┌─ DATASET RECORDS

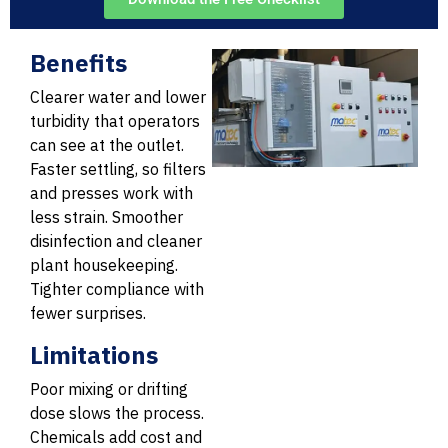
Benefits
Clearer water and lower
turbidity that operators
can see at the outlet.
Faster settling, so filters
and presses work with
less strain. Smoother
disinfection and cleaner
plant housekeeping.
Tighter compliance with
fewer surprises.
Limitations
Poor mixing or drifting
dose slows the process.
Chemicals add cost and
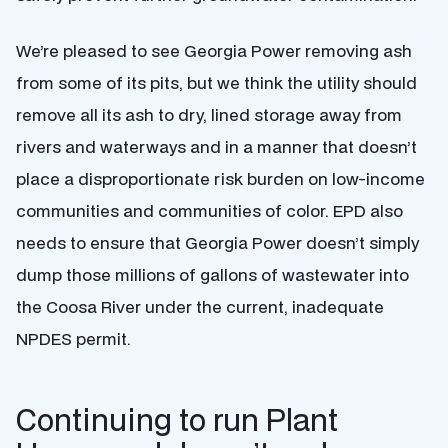
We’re pleased to see Georgia Power removing ash
from some of its pits, but we think the utility should
remove all its ash to dry, lined storage away from
rivers and waterways and in a manner that doesn’t
place a disproportionate risk burden on low-income
communities and communities of color. EPD also
needs to ensure that Georgia Power doesn’t simply
dump those millions of gallons of wastewater into
the Coosa River under the current, inadequate
NPDES permit.
Continuing to run Plant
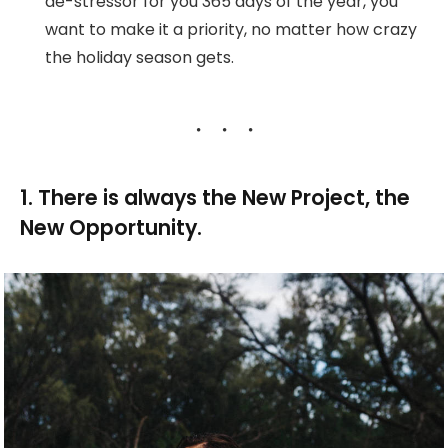
de-stressor for you 365 days of the year, you
want to make it a priority, no matter how crazy
the holiday season gets.
1. There is always the New Project, the
New Opportunity.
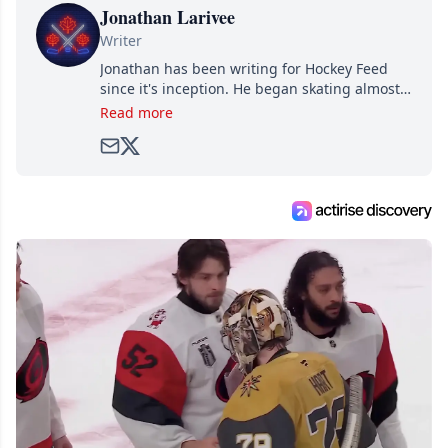
Jonathan Larivee
Writer
Jonathan has been writing for Hockey Feed
since it's inception. He began skating almost
as soon as he could walk and has been an an
Read more
avid and lifelong hockey fan ever since.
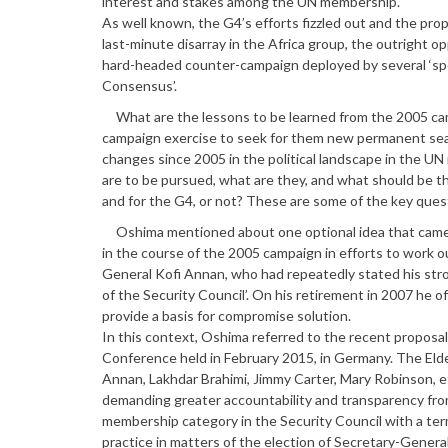
interest and stakes among the UN membership.
As well known, the G4’s efforts fizzled out and the pro
last-minute disarray in the Africa group, the outright o
hard-headed counter-campaign deployed by several ‘spoil
Consensus’.
What are the lessons to be learned from the 2005 camp
campaign exercise to seek for them new permanent seat
changes since 2005 in the political landscape in the U
are to be pursued, what are they, and what should be th
and for the G4, or not? These are some of the key ques
Oshima mentioned about one optional idea that came to
in the course of the 2005 campaign in efforts to work 
General Kofi Annan, who had repeatedly stated his stron
of the Security Council’. On his retirement in 2007 he 
provide a basis for compromise solution.
In this context, Oshima referred to the recent proposa
Conference held in February 2015, in Germany. The Elde
Annan, Lakhdar Brahimi, Jimmy Carter, Mary Robinson, et
demanding greater accountability and transparency fro
membership category in the Security Council with a term
practice in matters of the election of Secretary-Genera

└─

Restate word for word only the lines above from the line containing "turbidity that operators" to the line containing "Poor mixing or drifting", both of them included.

### WRITTEN ANSWER
turbidity that operators
can see at the outlet.
Faster settling, so filters
and presses work with
less strain. Smoother
disinfection and cleaner
plant housekeeping.
Tighter compliance with
fewer surprises.
Limitations
Poor mixing or drifting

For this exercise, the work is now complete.